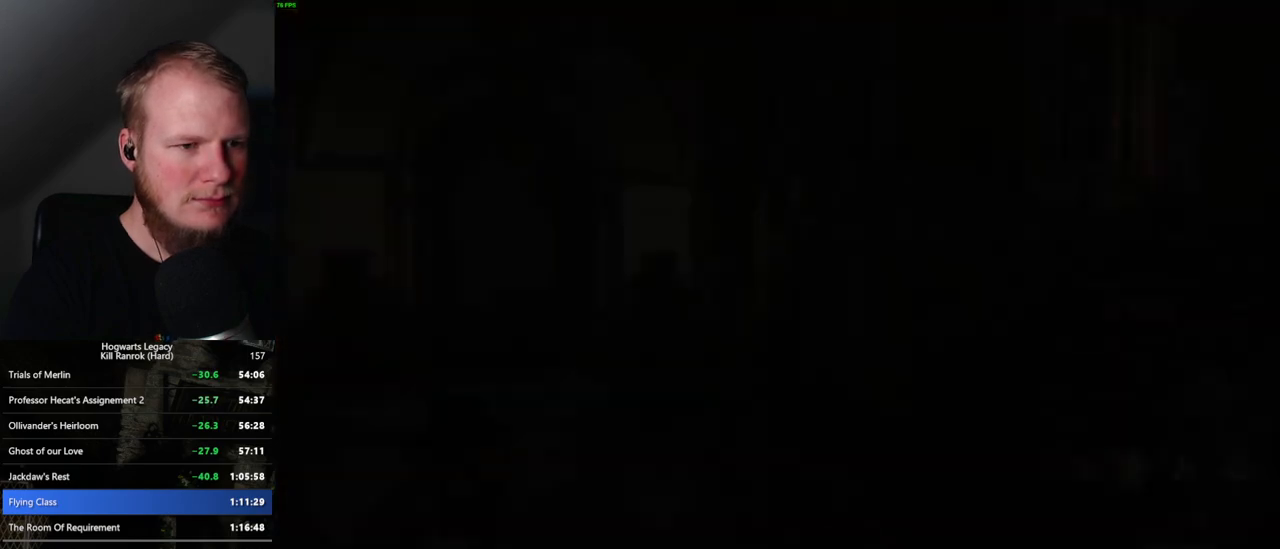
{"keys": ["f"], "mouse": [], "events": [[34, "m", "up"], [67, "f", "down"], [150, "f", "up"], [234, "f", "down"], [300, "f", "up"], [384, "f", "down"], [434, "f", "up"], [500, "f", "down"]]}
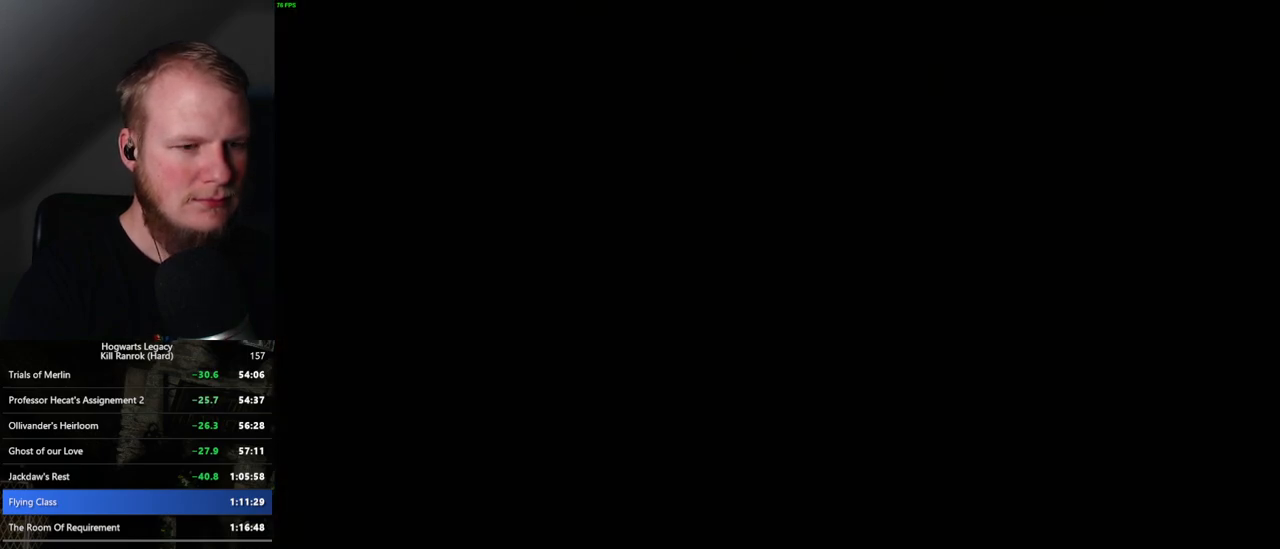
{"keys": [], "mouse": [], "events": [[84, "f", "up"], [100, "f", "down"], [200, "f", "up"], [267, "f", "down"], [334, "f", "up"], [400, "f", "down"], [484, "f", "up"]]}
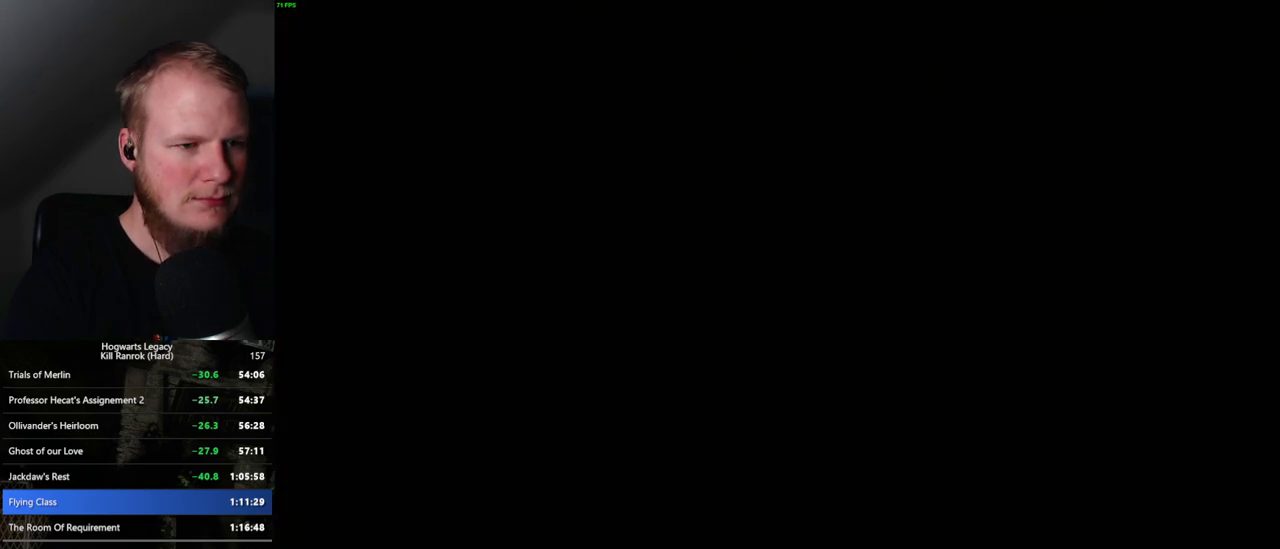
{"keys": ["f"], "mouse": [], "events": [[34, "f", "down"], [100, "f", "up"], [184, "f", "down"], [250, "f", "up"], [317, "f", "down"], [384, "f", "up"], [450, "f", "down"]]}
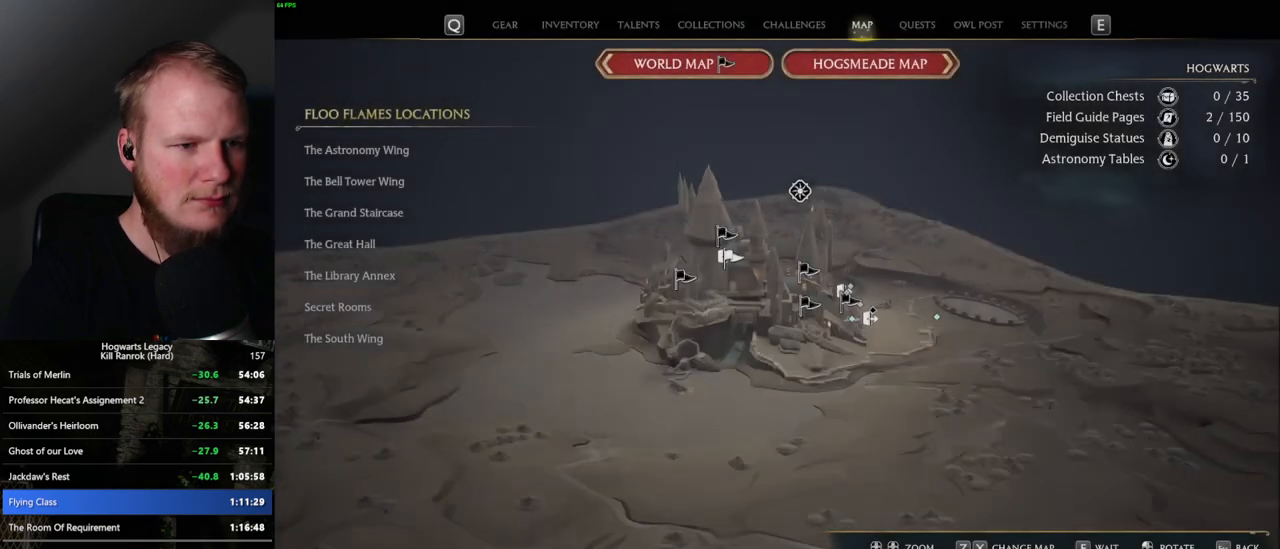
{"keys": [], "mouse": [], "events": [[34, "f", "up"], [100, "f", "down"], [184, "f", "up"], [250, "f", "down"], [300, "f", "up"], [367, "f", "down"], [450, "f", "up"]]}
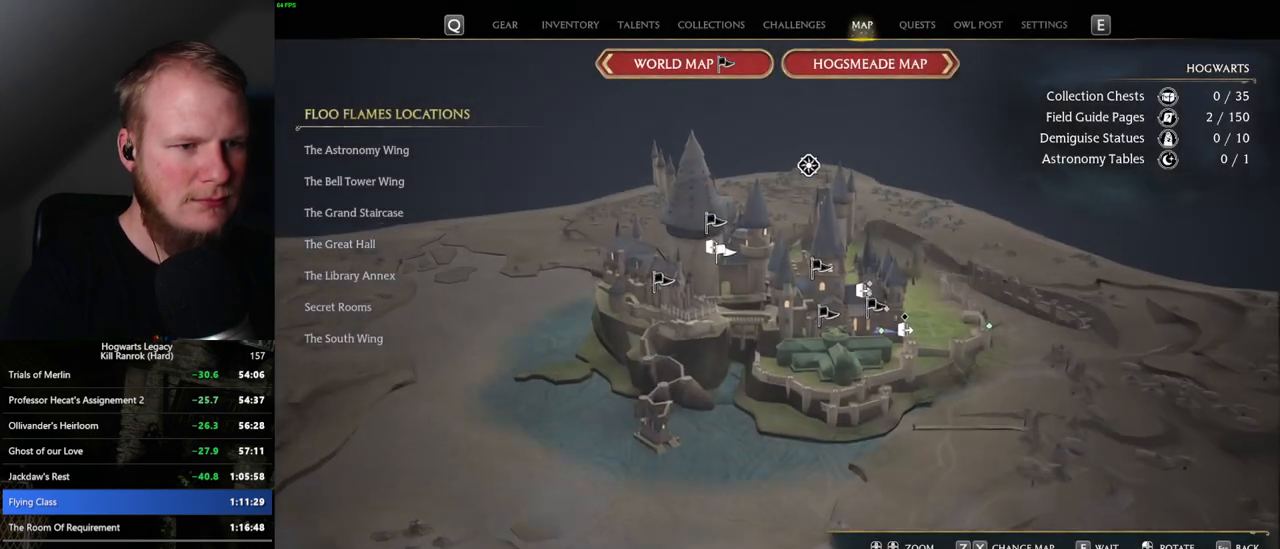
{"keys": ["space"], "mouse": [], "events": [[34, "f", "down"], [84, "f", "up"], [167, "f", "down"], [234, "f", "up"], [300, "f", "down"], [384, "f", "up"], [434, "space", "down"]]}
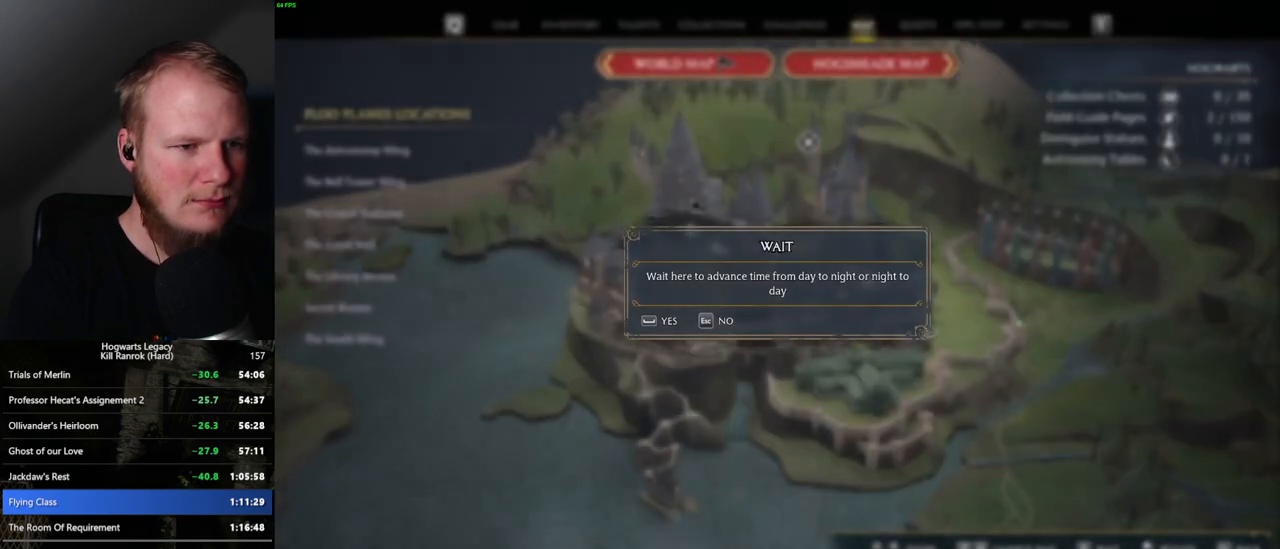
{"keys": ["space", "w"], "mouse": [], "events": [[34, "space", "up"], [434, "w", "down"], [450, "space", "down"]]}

================================

#### [Work task]
Each entry should be copied exactly as written, though any pictures stay out.

#### [Written answer]
{"keys": ["f"], "mouse": [], "events": [[34, "m", "up"], [67, "f", "down"], [150, "f", "up"], [234, "f", "down"], [300, "f", "up"], [384, "f", "down"], [434, "f", "up"], [500, "f", "down"]]}
{"keys": [], "mouse": [], "events": [[84, "f", "up"], [100, "f", "down"], [200, "f", "up"], [267, "f", "down"], [334, "f", "up"], [400, "f", "down"], [484, "f", "up"]]}
{"keys": ["f"], "mouse": [], "events": [[34, "f", "down"], [100, "f", "up"], [184, "f", "down"], [250, "f", "up"], [317, "f", "down"], [384, "f", "up"], [450, "f", "down"]]}
{"keys": [], "mouse": [], "events": [[34, "f", "up"], [100, "f", "down"], [184, "f", "up"], [250, "f", "down"], [300, "f", "up"], [367, "f", "down"], [450, "f", "up"]]}
{"keys": ["space"], "mouse": [], "events": [[34, "f", "down"], [84, "f", "up"], [167, "f", "down"], [234, "f", "up"], [300, "f", "down"], [384, "f", "up"], [434, "space", "down"]]}
{"keys": ["space", "w"], "mouse": [], "events": [[34, "space", "up"], [434, "w", "down"], [450, "space", "down"]]}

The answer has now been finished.